Probably the single most impressive quality of the eagle is the bird’s remarkable ability to renew his youth. There comes a time in the life of every eagle when he is somewhat slower in flight. Indeed the wing feathers begin to give off a tell-tale whistle as the bird dives at his pray. Often the whistle of the wings is enough to warn a rabbit or fish and enables it to dodge the attack. Besides problems with his feathers, the eagle may also find that his talons are blunt and that calcification has formed on his beak. It seems as if the king of the sky is ready for the old folks’ home. Yet, at this critical stage of the eagle’s life, he flies to the high country, up close to the sun.
High up in the mountains the eagle proceeds to go through a remarkable process of rejuvenation. He starts to pluck at his wing feathers and one by one the faulty feathers are cast off. His first action is to get rid of the problem. One report told of a particular variety of eagle who stripped himself completely bald and waited some forty days for a complete regrowth of feathers.

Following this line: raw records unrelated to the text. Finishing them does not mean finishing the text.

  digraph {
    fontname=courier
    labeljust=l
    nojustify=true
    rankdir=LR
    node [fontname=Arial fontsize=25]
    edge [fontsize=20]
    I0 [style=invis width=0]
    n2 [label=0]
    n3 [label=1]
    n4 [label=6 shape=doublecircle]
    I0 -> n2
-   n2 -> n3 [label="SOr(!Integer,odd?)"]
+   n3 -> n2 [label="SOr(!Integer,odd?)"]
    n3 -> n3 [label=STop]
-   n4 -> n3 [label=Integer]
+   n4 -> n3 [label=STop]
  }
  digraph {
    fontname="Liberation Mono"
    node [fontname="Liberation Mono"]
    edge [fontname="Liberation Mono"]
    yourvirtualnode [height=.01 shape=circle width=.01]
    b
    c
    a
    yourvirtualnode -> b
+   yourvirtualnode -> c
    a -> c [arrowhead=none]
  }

Next the bird may seek out a cool refreshing mountain stream to wash himself.
Eagles are very clean birds in their natural state. The icy waters remove the taint and stain of death, the lice and parasites, the old and dull feathers, and the muck and filth of the world. Fresh, clean and naked, the eagle stands in the sun.

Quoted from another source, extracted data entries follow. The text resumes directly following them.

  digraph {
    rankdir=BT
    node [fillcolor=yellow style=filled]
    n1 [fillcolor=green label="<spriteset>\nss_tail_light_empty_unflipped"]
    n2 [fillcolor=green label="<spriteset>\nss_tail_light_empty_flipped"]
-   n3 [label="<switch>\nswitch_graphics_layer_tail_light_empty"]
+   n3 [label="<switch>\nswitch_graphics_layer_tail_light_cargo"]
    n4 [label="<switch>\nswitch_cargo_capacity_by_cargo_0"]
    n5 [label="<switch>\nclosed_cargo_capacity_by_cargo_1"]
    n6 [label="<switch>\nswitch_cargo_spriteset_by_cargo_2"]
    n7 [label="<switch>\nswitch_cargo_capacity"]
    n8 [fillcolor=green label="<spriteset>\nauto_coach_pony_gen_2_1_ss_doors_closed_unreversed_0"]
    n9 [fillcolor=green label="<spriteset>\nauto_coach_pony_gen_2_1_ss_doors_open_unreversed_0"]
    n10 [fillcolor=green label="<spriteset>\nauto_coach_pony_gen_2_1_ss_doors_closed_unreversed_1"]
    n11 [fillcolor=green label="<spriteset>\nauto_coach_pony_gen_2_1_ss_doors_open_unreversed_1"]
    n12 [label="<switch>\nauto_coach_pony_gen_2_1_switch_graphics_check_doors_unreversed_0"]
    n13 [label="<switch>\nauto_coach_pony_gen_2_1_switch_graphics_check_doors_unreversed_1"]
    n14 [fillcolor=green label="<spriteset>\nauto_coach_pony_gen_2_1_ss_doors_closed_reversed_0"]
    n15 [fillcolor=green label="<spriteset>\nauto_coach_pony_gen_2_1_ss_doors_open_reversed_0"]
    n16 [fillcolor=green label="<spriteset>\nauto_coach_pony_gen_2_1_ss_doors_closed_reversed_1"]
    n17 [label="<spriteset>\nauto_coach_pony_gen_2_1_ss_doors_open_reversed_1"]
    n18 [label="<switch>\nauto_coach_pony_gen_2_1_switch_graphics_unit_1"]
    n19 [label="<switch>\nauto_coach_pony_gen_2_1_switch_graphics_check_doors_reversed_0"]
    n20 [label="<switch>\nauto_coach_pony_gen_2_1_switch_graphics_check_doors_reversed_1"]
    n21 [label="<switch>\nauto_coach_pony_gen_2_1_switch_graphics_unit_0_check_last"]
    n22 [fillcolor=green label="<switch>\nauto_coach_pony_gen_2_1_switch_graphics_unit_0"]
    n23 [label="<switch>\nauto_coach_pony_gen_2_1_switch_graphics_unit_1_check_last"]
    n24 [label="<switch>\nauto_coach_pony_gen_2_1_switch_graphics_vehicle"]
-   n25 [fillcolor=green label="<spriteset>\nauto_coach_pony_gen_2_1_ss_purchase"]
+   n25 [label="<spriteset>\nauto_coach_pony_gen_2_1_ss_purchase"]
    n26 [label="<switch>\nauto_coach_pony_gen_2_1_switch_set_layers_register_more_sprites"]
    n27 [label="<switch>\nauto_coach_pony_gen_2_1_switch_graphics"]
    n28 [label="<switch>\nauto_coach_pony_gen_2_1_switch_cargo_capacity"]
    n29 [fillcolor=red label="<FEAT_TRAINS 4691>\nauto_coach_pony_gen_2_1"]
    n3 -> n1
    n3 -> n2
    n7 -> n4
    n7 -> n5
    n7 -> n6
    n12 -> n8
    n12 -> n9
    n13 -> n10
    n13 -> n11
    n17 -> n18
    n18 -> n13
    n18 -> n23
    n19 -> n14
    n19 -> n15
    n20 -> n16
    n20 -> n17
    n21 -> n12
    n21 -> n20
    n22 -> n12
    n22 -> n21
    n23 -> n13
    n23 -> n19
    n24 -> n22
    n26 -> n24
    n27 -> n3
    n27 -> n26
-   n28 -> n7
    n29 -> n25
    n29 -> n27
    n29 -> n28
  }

While awaiting the regrowth of his flight feathers, the eagle does something about his dull beak and blunt talons. Like a soldier preparing his sword for battle, the calcification are painstakingly ground away by the slow but steady action for the beak against the rock. Likewise his talons may also be sharpened or removed altogether. Relentlessly the beak and talons are methodically honed back to lethal sharpness, ready for the world. Eventually after many days of preening, plucking, honing, grinding and washing, the eagle is ready to return to the outside world. He spreads his huge wings and alights from the mountain peaks a new bird. Again he is a powerful, dangerous bird to contend with.
A great thank you to Dr. David Molapo for this beautiful and insightful comparison in his book: “Lessons from eagles – If you are not growing you are dying” Although Dr. Molapo intended to compare the eagle’s renewal to the renewal of our personal lives, I could also see a distinct comparison to what is happening in our businesses.
Maybe your business has hit the ceiling or levelled out on a plateau, now is the time for renewal. Just like the eagle can be transformed, we can also transform our businesses. Get rid of the old ways and ideas. Remove those things creating obstacles. Clean out the house! Then refine those systems that are still applicable and put new fresh ideas into practise.